▼

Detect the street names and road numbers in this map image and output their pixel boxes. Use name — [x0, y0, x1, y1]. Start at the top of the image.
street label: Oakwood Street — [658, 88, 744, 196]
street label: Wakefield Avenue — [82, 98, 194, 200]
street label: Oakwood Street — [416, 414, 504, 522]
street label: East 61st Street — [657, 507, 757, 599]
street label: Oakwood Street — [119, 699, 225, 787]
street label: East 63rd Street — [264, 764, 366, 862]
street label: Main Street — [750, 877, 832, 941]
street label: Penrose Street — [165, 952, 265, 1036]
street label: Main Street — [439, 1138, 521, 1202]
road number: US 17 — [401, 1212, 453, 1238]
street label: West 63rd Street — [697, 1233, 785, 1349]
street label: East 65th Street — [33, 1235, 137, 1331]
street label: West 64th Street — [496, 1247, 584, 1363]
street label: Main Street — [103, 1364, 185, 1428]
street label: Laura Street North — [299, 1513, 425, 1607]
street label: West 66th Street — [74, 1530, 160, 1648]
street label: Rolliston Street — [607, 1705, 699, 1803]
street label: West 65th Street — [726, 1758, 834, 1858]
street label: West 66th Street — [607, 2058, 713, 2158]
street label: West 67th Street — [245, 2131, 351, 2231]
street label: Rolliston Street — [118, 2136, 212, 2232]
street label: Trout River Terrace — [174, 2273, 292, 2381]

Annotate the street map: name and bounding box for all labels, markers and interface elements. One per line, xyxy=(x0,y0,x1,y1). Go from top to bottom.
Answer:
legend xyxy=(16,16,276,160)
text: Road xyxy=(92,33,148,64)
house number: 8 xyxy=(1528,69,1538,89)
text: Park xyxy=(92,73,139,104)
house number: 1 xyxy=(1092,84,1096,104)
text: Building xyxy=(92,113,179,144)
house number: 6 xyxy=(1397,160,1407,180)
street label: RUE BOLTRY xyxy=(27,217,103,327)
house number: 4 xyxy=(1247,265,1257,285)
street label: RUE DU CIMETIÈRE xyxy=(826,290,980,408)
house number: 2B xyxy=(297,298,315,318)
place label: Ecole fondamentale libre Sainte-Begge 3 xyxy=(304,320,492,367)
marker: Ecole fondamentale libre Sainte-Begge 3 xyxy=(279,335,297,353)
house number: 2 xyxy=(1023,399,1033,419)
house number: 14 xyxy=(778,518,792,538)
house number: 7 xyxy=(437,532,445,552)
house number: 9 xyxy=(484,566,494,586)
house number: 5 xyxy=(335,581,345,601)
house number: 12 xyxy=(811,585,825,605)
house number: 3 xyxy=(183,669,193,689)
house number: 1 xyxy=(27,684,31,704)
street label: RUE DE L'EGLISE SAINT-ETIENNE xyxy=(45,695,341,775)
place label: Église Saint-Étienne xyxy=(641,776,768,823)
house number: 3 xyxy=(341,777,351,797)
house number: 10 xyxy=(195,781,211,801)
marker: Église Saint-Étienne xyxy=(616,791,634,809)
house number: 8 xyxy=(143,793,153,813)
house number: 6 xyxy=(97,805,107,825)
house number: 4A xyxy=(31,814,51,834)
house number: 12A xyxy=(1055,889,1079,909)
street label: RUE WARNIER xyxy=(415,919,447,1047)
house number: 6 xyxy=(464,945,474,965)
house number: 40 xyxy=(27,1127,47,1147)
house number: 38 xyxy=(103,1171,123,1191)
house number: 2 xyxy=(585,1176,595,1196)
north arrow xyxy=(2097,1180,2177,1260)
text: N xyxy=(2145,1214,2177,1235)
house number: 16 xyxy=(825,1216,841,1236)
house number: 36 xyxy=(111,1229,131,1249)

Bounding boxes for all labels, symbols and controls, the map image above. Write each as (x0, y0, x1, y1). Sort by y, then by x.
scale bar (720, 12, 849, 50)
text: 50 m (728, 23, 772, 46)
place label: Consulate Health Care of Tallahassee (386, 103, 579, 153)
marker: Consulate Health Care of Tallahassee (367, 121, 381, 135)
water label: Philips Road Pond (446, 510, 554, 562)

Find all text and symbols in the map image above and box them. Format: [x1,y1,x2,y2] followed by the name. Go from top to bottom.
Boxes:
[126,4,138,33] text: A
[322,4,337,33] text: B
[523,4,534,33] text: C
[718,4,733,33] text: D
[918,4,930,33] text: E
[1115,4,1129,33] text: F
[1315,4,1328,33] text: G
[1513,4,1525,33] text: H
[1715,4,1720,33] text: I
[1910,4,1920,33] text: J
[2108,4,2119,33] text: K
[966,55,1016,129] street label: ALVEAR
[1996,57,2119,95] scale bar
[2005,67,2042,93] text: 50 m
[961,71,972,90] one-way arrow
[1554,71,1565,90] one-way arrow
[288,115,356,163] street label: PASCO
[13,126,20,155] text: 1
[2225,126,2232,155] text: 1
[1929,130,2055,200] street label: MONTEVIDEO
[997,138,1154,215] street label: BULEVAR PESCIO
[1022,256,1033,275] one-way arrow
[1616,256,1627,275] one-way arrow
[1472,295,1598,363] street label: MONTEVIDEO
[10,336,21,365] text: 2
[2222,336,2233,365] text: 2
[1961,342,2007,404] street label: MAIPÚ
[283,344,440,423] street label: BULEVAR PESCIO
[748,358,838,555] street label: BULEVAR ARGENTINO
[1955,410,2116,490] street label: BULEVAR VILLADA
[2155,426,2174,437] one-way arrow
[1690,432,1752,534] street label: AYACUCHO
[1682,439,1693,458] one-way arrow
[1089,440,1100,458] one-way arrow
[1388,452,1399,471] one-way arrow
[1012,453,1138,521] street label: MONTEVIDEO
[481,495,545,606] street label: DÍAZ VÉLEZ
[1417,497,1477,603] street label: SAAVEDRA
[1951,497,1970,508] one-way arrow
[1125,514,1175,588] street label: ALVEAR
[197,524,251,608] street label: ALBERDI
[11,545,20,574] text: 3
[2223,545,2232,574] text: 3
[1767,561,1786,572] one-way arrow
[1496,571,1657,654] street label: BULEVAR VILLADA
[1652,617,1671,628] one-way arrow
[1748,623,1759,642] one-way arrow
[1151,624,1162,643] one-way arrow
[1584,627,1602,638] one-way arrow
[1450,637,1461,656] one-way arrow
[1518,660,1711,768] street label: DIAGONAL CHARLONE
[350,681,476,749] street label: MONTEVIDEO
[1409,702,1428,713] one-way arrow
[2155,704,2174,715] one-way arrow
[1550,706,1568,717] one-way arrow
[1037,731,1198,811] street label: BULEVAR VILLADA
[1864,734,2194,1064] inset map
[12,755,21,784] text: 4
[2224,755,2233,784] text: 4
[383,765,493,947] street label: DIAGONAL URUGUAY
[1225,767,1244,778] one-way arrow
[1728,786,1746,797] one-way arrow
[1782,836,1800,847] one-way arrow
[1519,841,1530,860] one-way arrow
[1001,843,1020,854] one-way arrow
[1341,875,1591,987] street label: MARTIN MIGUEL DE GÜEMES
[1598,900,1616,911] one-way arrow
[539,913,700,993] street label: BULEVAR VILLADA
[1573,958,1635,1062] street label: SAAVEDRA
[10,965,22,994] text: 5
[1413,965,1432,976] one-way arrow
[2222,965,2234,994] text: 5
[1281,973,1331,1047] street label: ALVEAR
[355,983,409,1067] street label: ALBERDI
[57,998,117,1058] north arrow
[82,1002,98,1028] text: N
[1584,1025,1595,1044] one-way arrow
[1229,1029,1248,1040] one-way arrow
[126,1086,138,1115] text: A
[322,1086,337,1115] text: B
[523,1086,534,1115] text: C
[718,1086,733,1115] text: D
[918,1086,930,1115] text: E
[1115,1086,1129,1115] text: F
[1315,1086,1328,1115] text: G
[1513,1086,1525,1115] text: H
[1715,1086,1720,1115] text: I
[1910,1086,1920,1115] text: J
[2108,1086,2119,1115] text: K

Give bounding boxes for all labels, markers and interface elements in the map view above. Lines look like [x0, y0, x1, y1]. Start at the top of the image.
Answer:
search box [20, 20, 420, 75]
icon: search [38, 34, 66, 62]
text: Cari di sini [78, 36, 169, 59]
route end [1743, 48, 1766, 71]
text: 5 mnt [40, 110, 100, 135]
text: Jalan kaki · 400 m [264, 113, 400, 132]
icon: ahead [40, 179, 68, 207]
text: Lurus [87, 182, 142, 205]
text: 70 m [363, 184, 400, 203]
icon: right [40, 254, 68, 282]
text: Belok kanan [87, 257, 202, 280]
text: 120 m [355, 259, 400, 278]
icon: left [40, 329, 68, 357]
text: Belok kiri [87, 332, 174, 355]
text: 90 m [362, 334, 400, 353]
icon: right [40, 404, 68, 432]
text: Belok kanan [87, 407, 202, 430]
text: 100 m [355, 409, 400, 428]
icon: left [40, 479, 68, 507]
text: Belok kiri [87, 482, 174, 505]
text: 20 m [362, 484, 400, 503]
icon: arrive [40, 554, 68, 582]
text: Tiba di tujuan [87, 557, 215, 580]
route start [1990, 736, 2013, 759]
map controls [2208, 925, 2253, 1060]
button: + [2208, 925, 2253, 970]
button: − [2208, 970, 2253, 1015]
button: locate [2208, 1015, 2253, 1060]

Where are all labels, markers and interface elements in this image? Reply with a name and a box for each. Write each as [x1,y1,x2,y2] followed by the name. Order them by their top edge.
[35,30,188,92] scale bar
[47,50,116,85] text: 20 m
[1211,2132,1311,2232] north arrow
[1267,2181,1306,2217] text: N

▲

◆ **EXERCISE DIRECTIONS**
Check each line of the data for the string "East" and state how many lines contain it, without any other output.

◆ **ANSWER BOX**
3